Supplied data Start Marker

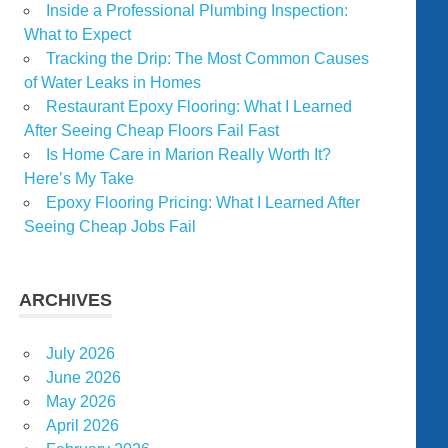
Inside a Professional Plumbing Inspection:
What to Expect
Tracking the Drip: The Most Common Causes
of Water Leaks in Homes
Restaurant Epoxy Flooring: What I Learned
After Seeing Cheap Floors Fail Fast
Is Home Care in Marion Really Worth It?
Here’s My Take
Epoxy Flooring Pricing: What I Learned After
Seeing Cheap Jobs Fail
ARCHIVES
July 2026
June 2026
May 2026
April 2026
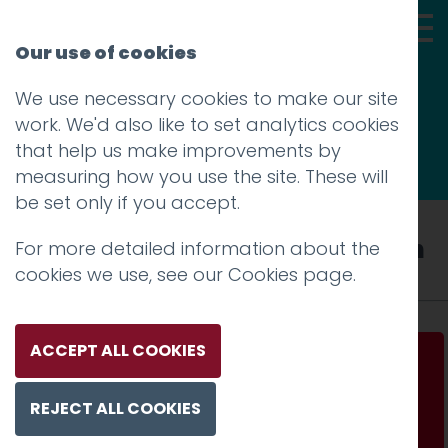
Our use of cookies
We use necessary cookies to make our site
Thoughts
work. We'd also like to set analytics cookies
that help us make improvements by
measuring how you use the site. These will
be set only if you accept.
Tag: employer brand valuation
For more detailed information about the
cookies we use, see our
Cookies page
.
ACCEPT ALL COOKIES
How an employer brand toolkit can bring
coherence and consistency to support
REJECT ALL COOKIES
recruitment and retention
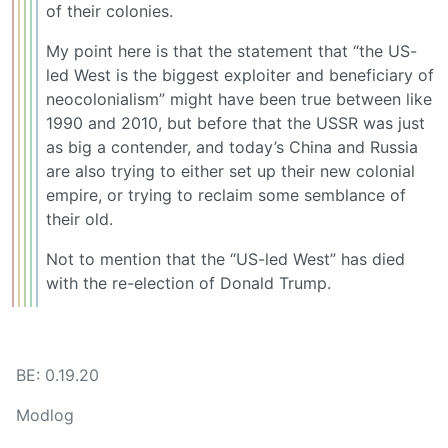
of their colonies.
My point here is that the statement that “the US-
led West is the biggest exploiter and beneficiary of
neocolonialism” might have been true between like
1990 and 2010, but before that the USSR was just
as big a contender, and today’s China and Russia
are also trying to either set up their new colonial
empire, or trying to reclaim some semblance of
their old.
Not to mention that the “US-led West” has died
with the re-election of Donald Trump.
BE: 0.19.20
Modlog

Supplied data End Marker
Supplied data Start Marker

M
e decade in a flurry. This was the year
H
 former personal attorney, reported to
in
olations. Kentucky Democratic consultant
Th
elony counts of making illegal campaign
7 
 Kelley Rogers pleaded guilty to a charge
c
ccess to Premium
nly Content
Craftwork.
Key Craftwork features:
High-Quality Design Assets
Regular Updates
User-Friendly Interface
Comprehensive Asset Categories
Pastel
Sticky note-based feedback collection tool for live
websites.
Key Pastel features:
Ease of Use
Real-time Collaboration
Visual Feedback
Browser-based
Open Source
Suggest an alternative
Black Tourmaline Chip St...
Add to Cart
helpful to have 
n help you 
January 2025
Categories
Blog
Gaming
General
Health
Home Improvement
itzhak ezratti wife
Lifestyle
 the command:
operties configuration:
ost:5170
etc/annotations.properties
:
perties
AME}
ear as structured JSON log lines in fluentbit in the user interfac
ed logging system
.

Supplied data End Marker
Supplied data Start Marker

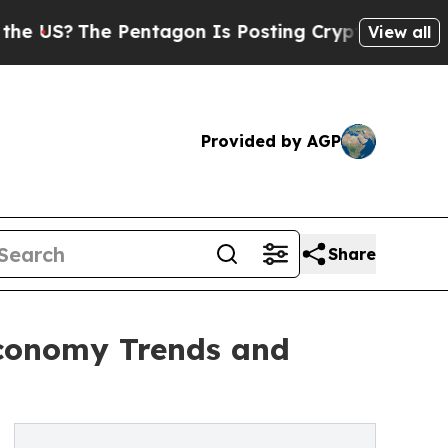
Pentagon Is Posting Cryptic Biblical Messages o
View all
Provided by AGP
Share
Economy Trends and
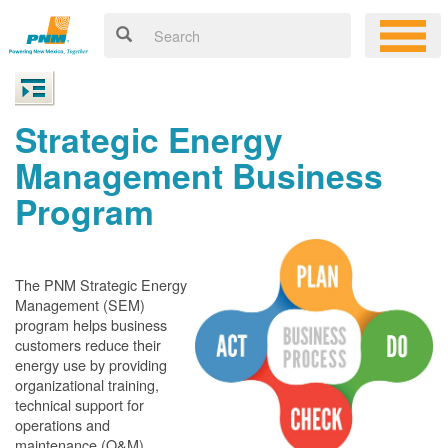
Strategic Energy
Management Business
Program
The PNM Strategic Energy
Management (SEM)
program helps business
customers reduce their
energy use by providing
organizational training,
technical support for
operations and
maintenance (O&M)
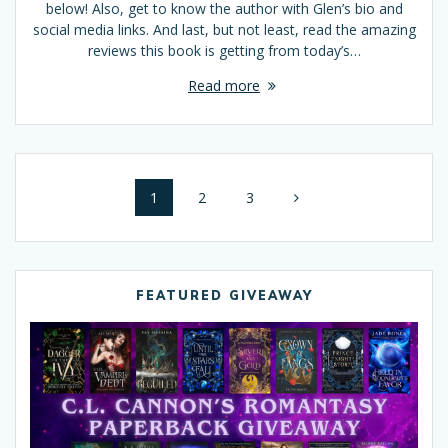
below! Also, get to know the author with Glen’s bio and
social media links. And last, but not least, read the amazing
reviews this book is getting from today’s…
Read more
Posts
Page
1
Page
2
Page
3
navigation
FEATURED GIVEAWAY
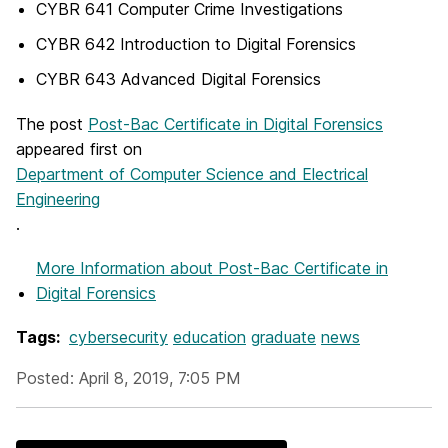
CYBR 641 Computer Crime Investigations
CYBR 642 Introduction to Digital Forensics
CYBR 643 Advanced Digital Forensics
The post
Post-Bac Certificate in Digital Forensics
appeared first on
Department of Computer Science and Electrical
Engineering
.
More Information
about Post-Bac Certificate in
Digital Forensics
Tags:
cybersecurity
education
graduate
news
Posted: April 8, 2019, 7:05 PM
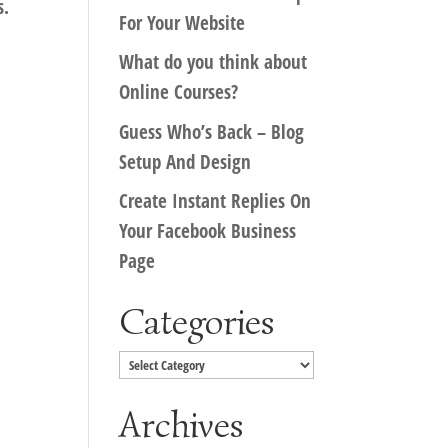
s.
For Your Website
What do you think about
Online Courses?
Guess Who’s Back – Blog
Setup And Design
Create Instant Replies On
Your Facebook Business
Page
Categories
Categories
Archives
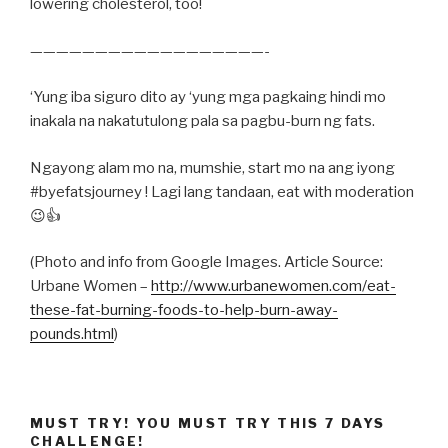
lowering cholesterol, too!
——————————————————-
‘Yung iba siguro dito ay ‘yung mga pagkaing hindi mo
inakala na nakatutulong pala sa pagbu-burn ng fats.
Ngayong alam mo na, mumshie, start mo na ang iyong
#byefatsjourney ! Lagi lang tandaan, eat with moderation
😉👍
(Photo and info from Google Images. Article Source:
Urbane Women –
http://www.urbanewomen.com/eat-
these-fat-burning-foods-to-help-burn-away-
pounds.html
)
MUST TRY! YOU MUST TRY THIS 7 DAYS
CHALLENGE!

Supplied data End Marker

What to produce>
Indicate how many lines in the records above include the word "trying", giving no other content.

Response area>
2